▶ [Work order]
Up to and including the line containing "des techniques de nettoyage", set down each line of the entries below exactly, starting from the first, and leave out the rest.

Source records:
►
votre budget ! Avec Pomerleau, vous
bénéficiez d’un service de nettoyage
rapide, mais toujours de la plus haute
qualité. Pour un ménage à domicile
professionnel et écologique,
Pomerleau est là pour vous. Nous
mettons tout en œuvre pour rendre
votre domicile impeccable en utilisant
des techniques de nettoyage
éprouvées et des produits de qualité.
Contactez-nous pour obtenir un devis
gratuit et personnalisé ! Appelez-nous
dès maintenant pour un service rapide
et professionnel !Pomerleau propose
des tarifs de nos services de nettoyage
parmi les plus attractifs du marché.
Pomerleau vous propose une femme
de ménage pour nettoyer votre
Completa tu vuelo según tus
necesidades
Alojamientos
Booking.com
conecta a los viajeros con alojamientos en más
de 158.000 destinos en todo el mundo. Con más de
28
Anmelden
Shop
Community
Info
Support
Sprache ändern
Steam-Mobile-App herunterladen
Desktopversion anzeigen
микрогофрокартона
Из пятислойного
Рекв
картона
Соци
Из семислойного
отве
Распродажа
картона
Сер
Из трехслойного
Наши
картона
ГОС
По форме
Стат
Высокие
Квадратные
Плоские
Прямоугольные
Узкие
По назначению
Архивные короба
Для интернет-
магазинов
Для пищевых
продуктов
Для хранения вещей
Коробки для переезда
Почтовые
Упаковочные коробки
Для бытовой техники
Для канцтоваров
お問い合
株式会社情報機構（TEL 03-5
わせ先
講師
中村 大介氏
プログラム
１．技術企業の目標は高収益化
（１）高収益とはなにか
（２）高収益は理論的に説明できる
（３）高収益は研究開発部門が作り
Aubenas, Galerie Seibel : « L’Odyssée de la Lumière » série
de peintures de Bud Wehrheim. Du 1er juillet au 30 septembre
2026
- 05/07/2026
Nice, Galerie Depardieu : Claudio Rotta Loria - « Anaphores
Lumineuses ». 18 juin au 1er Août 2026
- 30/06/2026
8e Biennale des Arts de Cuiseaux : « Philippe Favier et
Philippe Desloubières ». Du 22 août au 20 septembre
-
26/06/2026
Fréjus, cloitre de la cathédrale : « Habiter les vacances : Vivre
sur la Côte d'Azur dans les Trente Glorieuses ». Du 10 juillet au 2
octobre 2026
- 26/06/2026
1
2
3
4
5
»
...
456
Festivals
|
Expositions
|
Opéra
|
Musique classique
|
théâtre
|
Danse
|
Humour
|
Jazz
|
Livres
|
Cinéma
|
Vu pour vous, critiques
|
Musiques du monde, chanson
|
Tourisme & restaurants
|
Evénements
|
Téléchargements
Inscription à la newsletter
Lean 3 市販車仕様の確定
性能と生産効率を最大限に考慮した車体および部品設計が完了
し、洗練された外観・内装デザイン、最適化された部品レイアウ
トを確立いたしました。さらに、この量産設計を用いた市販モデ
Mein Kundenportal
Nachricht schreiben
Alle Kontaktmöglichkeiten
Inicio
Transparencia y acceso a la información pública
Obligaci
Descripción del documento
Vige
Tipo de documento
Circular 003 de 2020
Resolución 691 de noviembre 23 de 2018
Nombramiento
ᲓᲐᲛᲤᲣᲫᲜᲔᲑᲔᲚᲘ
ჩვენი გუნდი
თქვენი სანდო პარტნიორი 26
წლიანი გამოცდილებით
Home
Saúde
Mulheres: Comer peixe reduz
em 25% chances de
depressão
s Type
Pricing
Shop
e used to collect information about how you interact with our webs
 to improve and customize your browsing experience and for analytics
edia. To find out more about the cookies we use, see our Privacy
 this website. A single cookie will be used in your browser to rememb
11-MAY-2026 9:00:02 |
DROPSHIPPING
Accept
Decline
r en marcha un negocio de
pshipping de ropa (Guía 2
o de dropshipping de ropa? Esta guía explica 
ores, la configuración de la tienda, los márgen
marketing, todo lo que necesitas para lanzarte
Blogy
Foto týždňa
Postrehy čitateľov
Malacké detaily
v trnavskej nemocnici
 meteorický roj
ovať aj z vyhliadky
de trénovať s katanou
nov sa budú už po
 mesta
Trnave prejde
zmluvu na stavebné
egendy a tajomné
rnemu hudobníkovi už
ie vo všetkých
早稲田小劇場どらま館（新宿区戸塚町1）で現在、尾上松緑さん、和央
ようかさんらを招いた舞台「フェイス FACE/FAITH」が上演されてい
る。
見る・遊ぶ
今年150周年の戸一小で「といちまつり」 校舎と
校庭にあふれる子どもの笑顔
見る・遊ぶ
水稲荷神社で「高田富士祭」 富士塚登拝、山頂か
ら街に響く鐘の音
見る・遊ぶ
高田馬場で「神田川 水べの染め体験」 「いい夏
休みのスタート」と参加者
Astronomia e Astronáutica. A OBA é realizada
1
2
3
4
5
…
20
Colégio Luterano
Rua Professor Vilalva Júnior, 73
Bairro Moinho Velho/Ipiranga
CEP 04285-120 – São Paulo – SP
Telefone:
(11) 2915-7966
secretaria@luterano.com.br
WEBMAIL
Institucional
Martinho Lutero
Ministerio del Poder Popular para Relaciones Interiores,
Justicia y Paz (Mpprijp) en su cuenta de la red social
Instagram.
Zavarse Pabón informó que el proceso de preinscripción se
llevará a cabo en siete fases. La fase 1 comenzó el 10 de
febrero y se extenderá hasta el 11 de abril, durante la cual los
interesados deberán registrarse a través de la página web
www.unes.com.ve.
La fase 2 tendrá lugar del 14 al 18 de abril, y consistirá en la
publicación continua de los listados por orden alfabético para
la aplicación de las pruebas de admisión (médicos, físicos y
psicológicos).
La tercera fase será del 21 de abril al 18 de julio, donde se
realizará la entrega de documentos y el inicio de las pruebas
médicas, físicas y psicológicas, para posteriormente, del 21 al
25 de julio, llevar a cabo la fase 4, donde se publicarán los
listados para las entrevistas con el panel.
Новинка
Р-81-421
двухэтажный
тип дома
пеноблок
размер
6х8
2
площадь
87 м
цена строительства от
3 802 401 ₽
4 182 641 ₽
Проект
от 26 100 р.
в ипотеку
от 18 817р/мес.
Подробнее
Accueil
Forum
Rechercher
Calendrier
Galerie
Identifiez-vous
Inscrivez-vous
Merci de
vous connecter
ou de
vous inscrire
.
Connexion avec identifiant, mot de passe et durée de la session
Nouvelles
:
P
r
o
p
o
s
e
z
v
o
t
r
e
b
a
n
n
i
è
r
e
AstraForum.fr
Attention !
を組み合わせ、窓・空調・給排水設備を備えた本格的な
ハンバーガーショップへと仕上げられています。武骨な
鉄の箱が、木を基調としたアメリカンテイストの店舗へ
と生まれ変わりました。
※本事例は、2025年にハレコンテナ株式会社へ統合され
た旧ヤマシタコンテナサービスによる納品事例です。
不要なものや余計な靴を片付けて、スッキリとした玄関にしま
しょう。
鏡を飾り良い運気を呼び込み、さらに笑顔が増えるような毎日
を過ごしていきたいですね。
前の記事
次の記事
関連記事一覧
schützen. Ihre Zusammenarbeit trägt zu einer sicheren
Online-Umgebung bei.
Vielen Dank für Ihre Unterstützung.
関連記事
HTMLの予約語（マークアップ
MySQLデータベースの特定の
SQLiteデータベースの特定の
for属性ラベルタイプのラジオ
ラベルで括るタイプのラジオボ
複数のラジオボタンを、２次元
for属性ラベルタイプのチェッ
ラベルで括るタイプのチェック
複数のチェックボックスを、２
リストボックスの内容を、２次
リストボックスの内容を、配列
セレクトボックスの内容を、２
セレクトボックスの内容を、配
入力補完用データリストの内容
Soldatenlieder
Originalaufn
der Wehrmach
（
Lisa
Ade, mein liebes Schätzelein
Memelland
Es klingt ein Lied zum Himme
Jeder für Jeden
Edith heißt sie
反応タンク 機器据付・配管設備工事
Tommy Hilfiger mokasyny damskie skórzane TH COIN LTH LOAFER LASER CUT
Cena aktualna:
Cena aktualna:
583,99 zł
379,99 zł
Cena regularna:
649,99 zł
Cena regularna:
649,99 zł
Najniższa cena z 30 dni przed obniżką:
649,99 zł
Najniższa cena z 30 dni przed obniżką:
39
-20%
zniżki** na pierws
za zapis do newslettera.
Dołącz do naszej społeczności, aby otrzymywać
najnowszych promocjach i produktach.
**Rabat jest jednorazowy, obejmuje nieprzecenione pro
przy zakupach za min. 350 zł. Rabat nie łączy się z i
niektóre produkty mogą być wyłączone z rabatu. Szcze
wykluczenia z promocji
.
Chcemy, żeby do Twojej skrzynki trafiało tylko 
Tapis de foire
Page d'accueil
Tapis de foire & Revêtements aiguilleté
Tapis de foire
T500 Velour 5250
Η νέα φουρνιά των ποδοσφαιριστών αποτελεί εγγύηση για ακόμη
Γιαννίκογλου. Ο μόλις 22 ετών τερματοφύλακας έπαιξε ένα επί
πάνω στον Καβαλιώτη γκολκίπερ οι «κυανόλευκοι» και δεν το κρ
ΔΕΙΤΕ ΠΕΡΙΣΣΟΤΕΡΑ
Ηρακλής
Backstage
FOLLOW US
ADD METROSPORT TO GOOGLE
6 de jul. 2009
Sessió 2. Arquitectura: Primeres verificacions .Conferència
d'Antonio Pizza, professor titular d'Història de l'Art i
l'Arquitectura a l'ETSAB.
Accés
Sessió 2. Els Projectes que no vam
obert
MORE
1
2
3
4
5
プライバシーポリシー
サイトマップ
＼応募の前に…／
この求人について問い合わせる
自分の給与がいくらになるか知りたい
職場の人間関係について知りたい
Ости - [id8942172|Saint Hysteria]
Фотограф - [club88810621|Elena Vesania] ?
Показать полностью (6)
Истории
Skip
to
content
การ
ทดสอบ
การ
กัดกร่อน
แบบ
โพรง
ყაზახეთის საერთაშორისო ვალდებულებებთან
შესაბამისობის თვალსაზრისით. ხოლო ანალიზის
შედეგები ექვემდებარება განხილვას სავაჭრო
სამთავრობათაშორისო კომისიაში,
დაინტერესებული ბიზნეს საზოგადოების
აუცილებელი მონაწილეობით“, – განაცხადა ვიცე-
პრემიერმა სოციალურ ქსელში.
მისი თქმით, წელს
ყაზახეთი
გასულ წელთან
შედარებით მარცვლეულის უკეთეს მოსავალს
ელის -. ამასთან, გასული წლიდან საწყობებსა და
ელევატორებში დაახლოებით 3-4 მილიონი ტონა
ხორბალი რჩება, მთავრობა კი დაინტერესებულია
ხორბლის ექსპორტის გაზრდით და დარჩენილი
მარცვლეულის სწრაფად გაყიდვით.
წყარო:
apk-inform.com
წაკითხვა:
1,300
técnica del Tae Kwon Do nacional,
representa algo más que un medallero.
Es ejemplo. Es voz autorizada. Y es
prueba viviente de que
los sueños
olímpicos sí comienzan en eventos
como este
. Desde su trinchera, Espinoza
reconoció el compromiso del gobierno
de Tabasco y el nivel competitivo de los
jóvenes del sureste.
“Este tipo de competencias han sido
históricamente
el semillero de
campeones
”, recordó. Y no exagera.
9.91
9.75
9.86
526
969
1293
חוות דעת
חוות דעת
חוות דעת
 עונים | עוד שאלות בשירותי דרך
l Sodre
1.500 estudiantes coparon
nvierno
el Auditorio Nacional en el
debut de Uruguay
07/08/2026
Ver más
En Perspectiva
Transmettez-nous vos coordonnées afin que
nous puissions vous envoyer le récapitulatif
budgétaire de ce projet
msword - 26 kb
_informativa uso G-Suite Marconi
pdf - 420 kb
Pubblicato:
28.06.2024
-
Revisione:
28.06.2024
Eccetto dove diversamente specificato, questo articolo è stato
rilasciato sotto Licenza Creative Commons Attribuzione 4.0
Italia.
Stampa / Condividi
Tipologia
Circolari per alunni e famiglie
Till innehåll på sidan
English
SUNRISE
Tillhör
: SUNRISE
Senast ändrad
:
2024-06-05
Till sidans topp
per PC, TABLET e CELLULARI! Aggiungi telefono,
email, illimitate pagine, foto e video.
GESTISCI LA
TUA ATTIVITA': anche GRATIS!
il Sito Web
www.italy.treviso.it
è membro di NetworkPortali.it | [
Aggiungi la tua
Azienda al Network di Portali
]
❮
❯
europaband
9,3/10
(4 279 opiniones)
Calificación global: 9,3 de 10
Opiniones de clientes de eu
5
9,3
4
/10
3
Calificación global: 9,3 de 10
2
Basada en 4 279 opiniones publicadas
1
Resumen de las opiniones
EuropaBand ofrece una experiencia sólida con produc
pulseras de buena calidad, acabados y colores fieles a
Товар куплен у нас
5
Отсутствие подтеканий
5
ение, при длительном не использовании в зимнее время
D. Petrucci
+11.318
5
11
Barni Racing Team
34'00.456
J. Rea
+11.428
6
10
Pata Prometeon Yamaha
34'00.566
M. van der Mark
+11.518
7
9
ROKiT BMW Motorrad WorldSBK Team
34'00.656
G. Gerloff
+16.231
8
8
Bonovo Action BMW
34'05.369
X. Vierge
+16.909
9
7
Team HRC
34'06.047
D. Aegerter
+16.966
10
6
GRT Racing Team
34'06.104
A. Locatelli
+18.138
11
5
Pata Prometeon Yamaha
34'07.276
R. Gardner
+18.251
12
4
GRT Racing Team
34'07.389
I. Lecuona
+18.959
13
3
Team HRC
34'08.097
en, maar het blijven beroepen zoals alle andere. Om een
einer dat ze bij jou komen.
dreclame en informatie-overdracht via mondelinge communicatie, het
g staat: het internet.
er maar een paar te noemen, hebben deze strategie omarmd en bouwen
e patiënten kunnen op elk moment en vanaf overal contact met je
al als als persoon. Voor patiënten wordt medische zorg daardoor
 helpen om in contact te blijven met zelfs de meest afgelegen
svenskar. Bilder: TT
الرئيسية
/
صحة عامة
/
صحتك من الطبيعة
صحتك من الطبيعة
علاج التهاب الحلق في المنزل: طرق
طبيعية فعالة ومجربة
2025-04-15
◄
▶ [Written solution]
votre budget ! Avec Pomerleau, vous
bénéficiez d’un service de nettoyage
rapide, mais toujours de la plus haute
qualité. Pour un ménage à domicile
professionnel et écologique,
Pomerleau est là pour vous. Nous
mettons tout en œuvre pour rendre
votre domicile impeccable en utilisant
des techniques de nettoyage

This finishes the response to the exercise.